Rahul Gandhi’s Defamation Trial is a Political Misfire by the RSS
As Rahul Gandhi pleads ‘not guilty’, here’s why RSS may face unwanted skeletons coming out during the trial.
Meet Satyaki Savarkar.
He is a software professional living in Pune. He’s also the centre of a criminal defamation battle between the Congress vice-president Rahul Gandhi and the Rashtriya Swayamsevak Singh (RSS).
Savarkar, Gopal Godse’s grandson, has said that he believes Nathuram Godse was an RSS member till he died. The crux of the criminal defamation case against Rahul Gandhi is whether he had declared the RSS, as an organisation, to be responsible for Gandhi’s assassination. Savarkar’s statement implies that Godse was a member of the RSS even after the assassination. Legally, this would make Rahul Gandhi’s statement not defamatory, but a statement which is ‘closer to truth for the public good.’
But, for both the RSS and the Congress, it is not the legal outcome of the case which is important.
The political cost of fighting the case is.
Can RSS Exorcise Godse’s Ghost?
Politics is about perception.
For the RSS, the criminal defamation case against Rahul Gandhi was a chance to disassociate itself from Nathuram Godse in public imagination. Doing so would leave them free to reinforce their role in the freedom struggle.
But, it was a good chance for RSS.
On 24 August 2016, Kapil Sibal, Rahul Gandhi’s lawyer told the SC that Gandhi never accused RSS, as an institution, for the assassination and offered a clarification – in lieu of criminal charges against Gandhi being dropped. But Rahul Gandhi chose to fight the case in court. And now, the RSS faces unwanted skeletons tumbling from its closet.
Rahul Gandhi’s team is using excerpts from Tushar Gandhi’s book Let’s Kill Gandhi!, Koenraad Elst’s Gandhi and Godse and AG Noorani’s The RSS And the BJP, among others as evidence, which the Congress has put up on its website.
A glance at these documents reveal information which could prove to be more damaging for the RSS than Gandhi’s statement. One of the excerpts quotes Nehru’s letter to Sardar Patel suggesting that Gandhi’s assassination was a “part of much wider campaign organised by RSS.”
With the 2019 parliamentary elections so close, surely the RSS wouldn’t want the ghost of Gandhi’s assassination hanging over its head.
A Political Risk for Congress?
For the Congress, the criminal defamation trial is all about one man: Rahul Gandhi.
Considered to be weak by observers, Rahul Gandhi’s decision to stand by his statement and plead ‘not guilty’ made him look as an assertive leader. With an eye on the 2019 elections, the Congress is keen to project the trial as a battle between ideologies.

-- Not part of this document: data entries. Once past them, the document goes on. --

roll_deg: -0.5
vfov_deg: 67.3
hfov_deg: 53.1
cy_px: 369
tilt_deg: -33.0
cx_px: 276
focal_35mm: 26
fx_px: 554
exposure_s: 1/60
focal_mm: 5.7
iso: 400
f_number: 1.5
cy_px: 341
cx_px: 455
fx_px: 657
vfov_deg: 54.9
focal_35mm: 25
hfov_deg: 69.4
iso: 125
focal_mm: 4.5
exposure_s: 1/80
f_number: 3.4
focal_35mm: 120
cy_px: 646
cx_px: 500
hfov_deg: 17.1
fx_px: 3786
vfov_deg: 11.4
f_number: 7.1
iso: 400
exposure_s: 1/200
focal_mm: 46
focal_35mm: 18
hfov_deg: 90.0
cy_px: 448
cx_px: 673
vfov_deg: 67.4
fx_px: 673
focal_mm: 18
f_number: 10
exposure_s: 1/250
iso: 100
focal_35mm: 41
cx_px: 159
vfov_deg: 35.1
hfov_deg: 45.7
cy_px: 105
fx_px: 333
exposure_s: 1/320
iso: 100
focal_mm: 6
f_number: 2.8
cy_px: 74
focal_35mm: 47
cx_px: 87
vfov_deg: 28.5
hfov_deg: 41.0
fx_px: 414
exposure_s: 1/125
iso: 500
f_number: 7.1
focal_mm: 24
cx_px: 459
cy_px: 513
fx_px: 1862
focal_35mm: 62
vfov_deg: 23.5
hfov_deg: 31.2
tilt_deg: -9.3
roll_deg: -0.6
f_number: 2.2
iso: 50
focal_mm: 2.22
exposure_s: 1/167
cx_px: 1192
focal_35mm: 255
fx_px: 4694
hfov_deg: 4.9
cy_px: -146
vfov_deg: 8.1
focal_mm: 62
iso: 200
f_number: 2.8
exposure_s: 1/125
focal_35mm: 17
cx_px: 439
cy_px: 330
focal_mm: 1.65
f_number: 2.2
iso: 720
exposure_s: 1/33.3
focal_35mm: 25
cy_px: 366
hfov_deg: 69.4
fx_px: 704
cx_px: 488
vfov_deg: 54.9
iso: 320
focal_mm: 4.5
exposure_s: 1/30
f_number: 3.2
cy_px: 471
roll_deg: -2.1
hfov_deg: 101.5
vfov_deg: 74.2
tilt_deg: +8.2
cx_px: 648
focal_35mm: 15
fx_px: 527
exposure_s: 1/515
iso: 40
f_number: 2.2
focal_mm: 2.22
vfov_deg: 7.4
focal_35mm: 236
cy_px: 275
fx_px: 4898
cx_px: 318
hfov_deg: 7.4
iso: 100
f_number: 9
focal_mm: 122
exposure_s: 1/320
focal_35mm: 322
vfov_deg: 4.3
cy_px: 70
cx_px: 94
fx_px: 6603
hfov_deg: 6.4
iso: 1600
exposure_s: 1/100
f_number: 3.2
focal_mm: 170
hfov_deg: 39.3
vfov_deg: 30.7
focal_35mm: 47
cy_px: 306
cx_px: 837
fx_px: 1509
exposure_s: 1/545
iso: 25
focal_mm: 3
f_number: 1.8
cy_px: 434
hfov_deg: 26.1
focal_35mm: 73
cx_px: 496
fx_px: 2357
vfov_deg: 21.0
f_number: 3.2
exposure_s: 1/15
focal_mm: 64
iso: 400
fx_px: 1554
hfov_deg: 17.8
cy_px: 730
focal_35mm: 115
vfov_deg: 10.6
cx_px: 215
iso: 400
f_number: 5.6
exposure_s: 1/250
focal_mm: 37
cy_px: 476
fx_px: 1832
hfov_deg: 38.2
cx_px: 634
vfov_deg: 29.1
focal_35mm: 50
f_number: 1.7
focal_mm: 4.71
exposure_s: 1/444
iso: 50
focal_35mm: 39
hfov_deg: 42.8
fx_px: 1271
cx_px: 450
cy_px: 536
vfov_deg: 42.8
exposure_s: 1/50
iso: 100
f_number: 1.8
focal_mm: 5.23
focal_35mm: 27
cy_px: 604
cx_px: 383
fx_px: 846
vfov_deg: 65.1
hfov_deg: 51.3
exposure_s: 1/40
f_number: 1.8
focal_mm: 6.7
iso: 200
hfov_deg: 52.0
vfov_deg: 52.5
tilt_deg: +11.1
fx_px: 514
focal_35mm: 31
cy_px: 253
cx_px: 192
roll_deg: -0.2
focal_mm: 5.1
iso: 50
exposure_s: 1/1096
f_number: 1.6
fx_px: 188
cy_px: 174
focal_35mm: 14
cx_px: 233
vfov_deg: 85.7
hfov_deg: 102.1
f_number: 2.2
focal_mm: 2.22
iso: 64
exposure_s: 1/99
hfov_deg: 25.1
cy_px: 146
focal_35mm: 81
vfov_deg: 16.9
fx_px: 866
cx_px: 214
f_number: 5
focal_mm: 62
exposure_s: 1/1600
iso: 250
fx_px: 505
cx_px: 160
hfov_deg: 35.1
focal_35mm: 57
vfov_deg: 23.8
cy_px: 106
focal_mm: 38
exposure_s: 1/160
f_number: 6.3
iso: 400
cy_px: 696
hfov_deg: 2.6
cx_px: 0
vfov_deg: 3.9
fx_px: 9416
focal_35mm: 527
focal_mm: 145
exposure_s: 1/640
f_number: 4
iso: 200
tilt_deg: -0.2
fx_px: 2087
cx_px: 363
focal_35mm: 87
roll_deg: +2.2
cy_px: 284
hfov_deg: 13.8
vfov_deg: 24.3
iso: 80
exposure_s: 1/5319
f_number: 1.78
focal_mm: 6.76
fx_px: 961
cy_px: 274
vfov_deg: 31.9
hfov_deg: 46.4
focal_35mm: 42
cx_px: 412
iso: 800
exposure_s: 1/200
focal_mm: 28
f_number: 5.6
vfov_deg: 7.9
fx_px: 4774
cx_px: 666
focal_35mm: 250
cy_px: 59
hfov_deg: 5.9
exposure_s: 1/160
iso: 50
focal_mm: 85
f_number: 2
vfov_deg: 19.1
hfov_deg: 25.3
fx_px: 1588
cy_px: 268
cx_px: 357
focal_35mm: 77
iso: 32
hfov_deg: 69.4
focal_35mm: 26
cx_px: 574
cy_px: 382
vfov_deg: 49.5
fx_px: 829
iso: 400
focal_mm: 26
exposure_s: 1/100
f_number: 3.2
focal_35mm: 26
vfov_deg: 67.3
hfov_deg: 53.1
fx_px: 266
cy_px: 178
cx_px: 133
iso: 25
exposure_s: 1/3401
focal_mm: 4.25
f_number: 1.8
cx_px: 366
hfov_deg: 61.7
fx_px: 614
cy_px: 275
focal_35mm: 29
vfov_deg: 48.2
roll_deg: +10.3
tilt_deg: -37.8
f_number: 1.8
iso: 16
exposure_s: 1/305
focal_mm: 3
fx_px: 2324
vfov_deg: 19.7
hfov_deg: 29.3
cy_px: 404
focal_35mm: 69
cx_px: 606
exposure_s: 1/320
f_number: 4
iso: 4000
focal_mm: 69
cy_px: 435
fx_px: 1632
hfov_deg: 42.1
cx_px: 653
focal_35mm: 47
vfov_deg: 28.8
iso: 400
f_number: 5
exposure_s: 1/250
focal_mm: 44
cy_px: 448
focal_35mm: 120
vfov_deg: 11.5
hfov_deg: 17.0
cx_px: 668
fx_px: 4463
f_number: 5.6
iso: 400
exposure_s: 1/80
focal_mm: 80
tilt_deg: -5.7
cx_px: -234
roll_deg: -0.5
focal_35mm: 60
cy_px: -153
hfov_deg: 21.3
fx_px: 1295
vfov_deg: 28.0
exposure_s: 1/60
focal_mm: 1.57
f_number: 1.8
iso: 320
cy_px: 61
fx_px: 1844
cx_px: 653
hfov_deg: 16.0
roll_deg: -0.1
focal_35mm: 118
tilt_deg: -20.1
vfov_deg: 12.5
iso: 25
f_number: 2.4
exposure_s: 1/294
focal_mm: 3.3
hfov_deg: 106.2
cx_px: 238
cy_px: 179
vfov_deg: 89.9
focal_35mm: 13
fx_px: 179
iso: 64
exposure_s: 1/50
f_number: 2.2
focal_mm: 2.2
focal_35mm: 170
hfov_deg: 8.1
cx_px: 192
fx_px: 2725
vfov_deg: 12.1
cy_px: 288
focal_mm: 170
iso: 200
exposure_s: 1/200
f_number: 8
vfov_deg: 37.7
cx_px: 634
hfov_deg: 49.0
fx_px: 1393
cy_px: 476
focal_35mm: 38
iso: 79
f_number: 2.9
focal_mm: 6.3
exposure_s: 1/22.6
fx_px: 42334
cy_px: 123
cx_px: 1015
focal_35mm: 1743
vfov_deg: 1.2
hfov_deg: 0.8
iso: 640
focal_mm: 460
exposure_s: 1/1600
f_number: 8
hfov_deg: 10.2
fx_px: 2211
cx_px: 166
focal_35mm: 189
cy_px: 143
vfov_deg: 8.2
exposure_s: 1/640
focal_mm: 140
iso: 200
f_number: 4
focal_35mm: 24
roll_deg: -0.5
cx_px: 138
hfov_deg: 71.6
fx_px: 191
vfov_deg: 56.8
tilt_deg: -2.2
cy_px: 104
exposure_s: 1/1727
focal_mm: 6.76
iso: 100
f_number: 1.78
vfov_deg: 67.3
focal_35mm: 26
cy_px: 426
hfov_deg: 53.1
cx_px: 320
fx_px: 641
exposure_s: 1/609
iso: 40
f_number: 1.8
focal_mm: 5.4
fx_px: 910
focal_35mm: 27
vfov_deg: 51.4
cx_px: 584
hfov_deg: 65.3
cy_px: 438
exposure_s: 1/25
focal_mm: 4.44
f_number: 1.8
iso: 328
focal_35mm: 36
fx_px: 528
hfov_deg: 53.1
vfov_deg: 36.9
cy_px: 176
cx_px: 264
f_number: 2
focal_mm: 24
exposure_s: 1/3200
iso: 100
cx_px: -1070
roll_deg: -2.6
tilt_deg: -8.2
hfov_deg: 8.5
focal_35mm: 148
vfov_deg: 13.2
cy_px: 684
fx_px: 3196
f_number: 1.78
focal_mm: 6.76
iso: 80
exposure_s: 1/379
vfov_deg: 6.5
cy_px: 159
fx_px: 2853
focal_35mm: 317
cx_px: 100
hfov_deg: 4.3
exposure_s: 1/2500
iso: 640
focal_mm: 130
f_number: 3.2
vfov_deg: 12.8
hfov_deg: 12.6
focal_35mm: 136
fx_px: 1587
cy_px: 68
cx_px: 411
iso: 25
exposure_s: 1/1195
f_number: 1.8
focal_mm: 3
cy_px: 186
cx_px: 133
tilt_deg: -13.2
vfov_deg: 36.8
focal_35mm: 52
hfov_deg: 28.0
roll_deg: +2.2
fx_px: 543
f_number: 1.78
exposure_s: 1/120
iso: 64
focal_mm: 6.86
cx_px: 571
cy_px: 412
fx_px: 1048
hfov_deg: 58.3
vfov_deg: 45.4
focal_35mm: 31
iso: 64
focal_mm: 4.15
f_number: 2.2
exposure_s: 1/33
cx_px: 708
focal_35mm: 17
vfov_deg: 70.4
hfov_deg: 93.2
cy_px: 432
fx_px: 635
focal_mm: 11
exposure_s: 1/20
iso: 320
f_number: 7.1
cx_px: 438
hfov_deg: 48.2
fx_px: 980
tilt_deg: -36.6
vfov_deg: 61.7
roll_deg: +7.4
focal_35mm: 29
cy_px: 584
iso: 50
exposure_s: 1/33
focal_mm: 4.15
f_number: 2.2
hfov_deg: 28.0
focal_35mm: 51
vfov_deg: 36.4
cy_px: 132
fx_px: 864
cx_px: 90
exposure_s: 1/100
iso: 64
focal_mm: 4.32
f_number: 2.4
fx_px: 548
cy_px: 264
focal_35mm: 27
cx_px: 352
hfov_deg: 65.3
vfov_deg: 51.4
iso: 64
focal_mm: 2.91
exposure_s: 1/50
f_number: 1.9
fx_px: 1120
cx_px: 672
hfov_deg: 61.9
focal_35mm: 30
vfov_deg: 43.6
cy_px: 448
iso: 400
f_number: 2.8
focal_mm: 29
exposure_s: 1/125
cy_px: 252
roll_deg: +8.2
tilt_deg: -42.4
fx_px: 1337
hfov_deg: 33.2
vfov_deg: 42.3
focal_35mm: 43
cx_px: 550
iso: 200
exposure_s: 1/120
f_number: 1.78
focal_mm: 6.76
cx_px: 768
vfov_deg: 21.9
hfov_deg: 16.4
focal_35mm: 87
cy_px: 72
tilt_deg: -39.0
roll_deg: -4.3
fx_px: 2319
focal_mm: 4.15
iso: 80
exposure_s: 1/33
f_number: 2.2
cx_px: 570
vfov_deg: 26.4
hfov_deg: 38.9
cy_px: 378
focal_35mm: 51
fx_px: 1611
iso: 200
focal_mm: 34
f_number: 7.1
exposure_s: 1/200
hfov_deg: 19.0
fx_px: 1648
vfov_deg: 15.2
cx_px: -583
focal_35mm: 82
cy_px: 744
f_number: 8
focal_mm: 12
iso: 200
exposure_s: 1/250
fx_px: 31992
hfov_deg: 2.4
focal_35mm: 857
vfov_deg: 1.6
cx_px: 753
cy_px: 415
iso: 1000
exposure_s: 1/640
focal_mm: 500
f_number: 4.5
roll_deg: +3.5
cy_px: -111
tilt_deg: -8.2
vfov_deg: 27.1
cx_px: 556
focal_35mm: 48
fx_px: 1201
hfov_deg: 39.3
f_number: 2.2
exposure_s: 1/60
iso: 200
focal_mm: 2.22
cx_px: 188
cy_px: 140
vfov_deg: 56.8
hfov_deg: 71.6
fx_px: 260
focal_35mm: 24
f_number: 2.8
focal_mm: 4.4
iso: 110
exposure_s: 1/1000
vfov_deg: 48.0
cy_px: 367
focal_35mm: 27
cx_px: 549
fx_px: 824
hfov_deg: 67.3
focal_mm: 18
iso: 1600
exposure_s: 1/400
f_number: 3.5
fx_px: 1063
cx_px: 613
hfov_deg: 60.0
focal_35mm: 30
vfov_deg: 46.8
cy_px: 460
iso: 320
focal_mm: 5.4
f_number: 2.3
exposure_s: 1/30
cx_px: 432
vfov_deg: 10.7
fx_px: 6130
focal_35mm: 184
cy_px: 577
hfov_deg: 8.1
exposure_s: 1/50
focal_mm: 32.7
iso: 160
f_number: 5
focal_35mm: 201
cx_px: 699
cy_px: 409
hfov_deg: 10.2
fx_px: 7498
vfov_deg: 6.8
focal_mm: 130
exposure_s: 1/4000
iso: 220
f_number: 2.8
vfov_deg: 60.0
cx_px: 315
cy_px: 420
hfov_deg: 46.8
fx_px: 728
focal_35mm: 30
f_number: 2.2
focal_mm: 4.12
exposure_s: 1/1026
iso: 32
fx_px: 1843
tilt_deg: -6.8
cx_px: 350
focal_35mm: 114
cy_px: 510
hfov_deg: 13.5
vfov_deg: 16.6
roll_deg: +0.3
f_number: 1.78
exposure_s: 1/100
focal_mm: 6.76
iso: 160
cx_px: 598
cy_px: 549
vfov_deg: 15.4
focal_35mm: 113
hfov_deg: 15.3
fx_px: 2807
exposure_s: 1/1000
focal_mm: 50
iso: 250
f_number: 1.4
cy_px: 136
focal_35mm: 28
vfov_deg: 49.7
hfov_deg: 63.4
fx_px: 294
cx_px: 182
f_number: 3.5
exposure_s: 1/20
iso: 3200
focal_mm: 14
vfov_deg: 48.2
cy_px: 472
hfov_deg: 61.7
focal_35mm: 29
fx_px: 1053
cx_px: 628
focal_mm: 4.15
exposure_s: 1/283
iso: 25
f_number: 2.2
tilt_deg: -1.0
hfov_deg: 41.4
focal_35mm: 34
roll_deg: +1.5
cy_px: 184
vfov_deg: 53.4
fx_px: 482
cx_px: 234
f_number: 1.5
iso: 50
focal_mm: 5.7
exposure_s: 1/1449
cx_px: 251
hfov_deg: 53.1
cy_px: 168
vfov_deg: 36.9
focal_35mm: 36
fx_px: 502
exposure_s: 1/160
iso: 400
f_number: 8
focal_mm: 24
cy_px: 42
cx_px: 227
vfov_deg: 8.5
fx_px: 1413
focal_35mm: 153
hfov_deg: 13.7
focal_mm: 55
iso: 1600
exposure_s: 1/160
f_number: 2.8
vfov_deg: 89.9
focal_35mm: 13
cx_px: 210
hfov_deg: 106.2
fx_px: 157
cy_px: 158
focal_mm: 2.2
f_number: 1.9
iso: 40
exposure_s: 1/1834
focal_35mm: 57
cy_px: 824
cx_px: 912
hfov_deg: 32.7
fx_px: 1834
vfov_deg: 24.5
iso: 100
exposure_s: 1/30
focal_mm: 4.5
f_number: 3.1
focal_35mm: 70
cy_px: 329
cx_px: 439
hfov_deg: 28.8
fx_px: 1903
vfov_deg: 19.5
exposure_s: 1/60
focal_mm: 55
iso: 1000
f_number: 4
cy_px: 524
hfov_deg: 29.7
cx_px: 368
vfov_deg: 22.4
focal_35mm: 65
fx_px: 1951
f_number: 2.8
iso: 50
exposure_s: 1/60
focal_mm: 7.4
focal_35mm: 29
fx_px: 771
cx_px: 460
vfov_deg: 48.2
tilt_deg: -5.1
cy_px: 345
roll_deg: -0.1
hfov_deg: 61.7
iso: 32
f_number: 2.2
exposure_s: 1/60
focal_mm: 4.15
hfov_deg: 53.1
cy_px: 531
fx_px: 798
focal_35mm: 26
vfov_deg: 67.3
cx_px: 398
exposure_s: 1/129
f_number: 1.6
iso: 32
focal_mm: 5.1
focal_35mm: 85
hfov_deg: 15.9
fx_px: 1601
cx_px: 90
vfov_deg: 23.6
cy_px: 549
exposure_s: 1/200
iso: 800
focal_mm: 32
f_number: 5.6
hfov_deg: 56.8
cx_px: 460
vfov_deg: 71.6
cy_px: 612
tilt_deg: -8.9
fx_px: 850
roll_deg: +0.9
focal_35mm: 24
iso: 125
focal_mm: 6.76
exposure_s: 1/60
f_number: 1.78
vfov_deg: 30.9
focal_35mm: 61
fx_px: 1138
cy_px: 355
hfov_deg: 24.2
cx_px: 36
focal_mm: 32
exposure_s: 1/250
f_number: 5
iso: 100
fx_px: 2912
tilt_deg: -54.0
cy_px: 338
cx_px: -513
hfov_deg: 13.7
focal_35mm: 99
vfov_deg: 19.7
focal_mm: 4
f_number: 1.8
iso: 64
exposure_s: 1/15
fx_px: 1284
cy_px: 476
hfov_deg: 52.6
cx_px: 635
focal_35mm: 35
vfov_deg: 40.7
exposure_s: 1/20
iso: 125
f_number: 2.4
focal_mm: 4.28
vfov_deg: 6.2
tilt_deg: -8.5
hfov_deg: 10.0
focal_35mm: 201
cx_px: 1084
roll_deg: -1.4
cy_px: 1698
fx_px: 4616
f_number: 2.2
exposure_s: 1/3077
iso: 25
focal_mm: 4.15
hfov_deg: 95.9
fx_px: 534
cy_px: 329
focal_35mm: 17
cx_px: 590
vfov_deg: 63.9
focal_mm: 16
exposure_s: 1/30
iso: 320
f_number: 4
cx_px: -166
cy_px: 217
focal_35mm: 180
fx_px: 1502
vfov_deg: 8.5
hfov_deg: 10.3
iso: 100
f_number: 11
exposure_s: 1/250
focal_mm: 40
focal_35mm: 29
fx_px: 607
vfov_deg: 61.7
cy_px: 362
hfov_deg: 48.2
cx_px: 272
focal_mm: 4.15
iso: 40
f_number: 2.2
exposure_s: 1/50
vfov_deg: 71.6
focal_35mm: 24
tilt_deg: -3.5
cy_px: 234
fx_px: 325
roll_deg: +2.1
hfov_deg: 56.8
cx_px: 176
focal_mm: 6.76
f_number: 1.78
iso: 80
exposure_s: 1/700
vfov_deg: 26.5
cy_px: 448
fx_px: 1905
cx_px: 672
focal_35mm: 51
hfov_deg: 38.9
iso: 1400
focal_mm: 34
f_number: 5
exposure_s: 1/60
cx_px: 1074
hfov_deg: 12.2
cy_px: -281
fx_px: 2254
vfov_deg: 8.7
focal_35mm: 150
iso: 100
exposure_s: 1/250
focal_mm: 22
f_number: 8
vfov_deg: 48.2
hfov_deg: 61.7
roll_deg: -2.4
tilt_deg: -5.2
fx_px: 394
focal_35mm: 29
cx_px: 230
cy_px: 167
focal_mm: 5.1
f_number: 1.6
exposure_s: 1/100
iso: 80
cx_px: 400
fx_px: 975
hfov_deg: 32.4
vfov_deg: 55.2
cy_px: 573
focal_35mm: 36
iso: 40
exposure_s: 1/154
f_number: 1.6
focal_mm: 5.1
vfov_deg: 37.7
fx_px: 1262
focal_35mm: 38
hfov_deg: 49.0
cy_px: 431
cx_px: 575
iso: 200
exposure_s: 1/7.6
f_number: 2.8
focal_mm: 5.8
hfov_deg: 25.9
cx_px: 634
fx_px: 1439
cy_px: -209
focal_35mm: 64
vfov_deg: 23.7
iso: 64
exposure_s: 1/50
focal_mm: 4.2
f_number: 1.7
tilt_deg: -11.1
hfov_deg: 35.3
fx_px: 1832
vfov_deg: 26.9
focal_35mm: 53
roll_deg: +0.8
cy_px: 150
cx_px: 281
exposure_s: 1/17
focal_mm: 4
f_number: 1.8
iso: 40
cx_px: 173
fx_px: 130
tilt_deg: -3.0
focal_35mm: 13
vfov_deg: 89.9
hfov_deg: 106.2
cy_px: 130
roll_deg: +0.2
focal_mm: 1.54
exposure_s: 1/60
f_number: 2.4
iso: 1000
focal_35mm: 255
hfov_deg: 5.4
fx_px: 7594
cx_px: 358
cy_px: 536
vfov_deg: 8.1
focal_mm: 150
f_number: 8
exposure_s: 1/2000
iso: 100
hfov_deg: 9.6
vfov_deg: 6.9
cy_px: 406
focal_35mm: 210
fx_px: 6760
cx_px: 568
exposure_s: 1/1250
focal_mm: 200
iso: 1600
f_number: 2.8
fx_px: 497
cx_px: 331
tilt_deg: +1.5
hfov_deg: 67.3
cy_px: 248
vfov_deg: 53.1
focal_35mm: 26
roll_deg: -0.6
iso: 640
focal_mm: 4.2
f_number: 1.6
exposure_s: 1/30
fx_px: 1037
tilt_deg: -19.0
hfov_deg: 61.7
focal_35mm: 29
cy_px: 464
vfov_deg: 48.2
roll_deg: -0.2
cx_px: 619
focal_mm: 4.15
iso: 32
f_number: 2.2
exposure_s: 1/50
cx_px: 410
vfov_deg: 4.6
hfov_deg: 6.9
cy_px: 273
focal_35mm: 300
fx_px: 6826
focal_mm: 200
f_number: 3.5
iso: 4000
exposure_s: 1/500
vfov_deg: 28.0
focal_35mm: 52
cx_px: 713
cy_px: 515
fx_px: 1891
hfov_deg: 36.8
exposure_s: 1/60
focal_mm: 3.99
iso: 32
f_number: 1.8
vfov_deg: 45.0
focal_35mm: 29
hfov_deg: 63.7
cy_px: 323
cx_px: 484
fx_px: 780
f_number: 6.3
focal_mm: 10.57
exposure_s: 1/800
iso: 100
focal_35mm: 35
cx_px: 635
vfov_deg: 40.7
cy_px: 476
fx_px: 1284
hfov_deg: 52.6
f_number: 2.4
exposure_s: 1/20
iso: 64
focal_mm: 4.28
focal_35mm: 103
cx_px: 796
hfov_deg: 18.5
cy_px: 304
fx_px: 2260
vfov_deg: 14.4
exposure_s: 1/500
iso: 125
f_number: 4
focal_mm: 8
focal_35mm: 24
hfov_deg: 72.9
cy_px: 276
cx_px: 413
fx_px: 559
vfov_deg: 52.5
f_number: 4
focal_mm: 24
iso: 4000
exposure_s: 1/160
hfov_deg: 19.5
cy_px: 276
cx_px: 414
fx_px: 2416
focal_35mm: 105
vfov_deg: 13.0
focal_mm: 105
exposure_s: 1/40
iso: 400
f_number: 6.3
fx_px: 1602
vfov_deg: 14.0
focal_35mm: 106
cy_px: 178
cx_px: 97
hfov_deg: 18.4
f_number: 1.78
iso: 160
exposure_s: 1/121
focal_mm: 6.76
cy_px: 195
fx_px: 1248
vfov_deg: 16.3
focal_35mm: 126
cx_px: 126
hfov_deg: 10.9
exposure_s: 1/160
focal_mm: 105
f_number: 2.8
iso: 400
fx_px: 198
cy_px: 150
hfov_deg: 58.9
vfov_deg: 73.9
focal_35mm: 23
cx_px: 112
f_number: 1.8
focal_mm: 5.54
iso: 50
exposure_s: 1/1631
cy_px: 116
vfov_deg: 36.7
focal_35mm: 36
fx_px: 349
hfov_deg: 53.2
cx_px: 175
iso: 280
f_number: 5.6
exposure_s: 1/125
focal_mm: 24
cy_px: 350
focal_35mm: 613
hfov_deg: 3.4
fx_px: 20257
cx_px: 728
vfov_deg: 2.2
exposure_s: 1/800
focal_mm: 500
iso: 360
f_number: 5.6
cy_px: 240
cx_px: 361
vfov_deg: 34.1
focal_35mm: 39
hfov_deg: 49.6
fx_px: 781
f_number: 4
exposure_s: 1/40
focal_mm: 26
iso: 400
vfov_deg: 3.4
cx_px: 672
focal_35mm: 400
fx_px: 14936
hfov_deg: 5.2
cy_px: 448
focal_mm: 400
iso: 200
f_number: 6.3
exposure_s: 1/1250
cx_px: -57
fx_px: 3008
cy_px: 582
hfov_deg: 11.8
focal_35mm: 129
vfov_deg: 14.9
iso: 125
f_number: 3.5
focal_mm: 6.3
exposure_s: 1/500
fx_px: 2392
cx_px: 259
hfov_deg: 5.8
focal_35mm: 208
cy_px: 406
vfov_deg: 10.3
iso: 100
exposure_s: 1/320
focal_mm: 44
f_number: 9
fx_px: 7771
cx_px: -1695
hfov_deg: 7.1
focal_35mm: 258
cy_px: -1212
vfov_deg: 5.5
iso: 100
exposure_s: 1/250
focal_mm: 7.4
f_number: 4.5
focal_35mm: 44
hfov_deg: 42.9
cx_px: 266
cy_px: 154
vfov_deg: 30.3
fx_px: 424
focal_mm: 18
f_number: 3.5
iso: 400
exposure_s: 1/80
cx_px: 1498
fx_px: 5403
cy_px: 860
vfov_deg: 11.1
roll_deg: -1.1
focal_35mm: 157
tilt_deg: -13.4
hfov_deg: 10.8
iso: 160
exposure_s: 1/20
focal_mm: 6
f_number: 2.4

RSS and Its Queasy Relationship with Nathuram Godse
The criminal defamation case against Rahul Gandhi is not the first time that the RSS has tried to disassociate itself from Nathuram Godse.
A similar defamation case was filed against Congress leader Arjun Singh in 2004. Singh had allegedly said, “Since the tragic and fateful evening of 30 January 1948 when the shots fired by Nathuram Godse killed the father of the nation at a prayer meeting, I am convinced that philosophy of hate and violence, which the RSS swears by, killed Mahatmaji.” The case remained unresolved until Singh’s death in 2011
In 2003, India Today published an article describing Mahatma Gandhi’s assasination with the line “Among the 300 people who greeted him that evening was Nathuram Godse, an RSS worker, who fired three shots at close range from his automatic 9 mm Beretta into the fragile chest of the Mahatma.” In his judgement on the defamation case, which was filed subsequently, the judge remarked:
Any imputation which is made presumably on the basis of the material, which, if not even entirely true, is near to the truth and inference as truthful as the truth itself; cannot be termed to be defamatory.
Interestingly, when the Rahul Gandhi defamation case was brought to the Bombay High Court, the judge disagreed with this judgement and argued that it was up to the accused (in this case Rahul Gandhi), to prove whether the statement was made in ‘good faith’ or not.
Whether the remark made in a rally in Bhiwandi in March 2014 was made in ‘good faith’ or not is a matter which will be intensely debated in the courts in the coming months. But as far as the political battle outside the courtroom is concerned, looks like RSS is losing this round. For now.